What the task requires -
Please copy each line below that contains the word "right".

Recorded data -
== Segment start ==

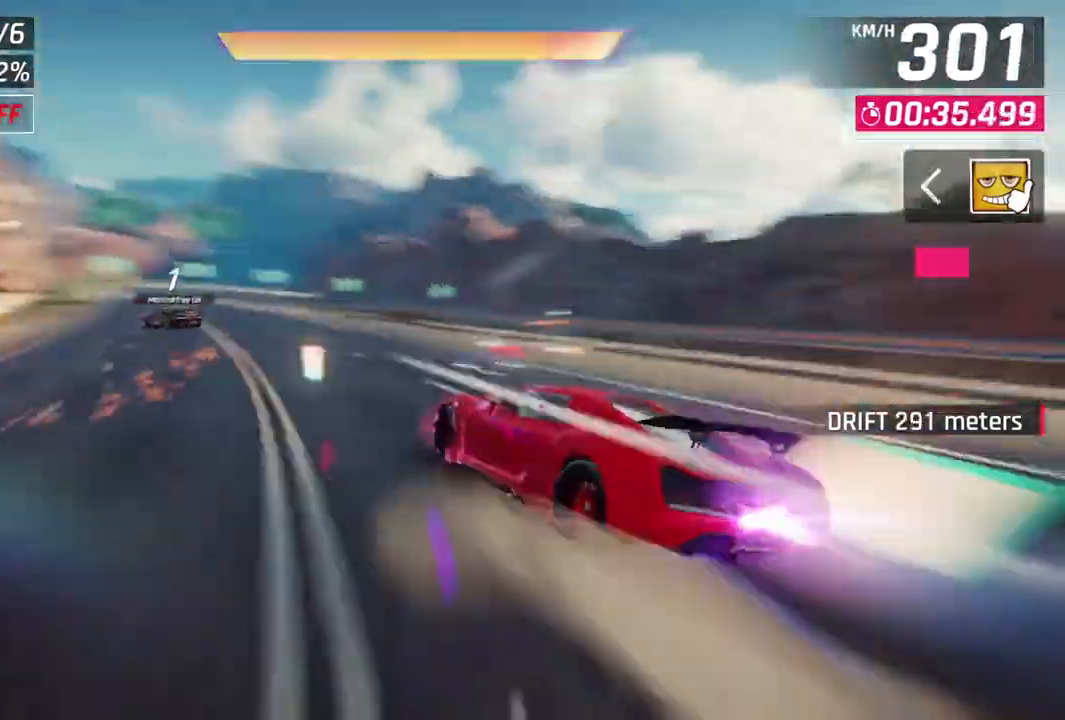
{"buttons": [], "left_stick": "left", "events": [[100, "A", "up"], [100, "R1", "up"]]}
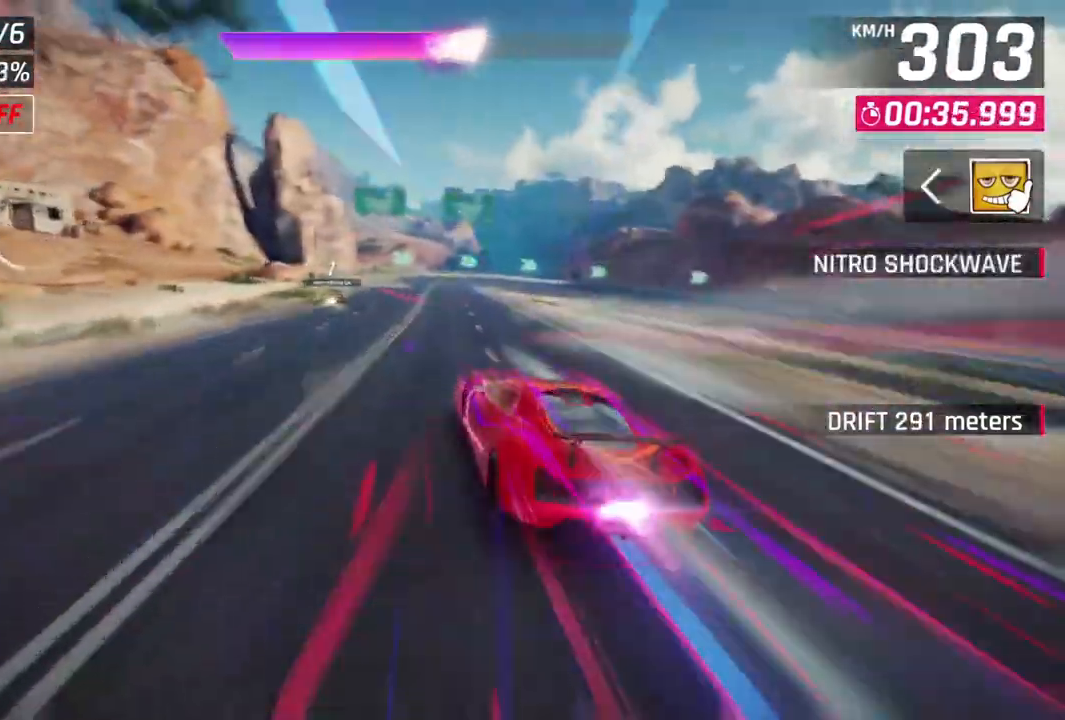
{"buttons": [], "left_stick": "up-right", "events": [[67, "left_stick", "center"], [333, "left_stick", "up-right"]]}
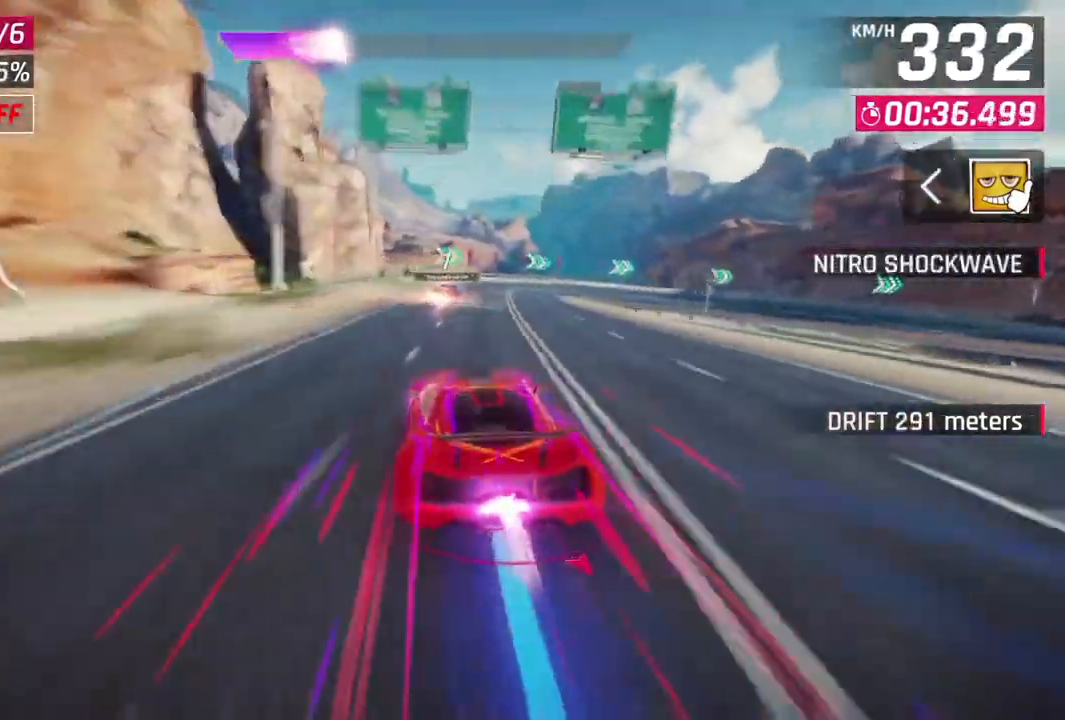
{"buttons": [], "left_stick": "up-right", "events": [[33, "left_stick", "center"], [167, "L2", "down"], [233, "left_stick", "up-right"], [367, "L2", "up"]]}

== Segment end ==

Finished exercise -
{"buttons": [], "left_stick": "up-right", "events": [[67, "left_stick", "center"], [333, "left_stick", "up-right"]]}
{"buttons": [], "left_stick": "up-right", "events": [[33, "left_stick", "center"], [167, "L2", "down"], [233, "left_stick", "up-right"], [367, "L2", "up"]]}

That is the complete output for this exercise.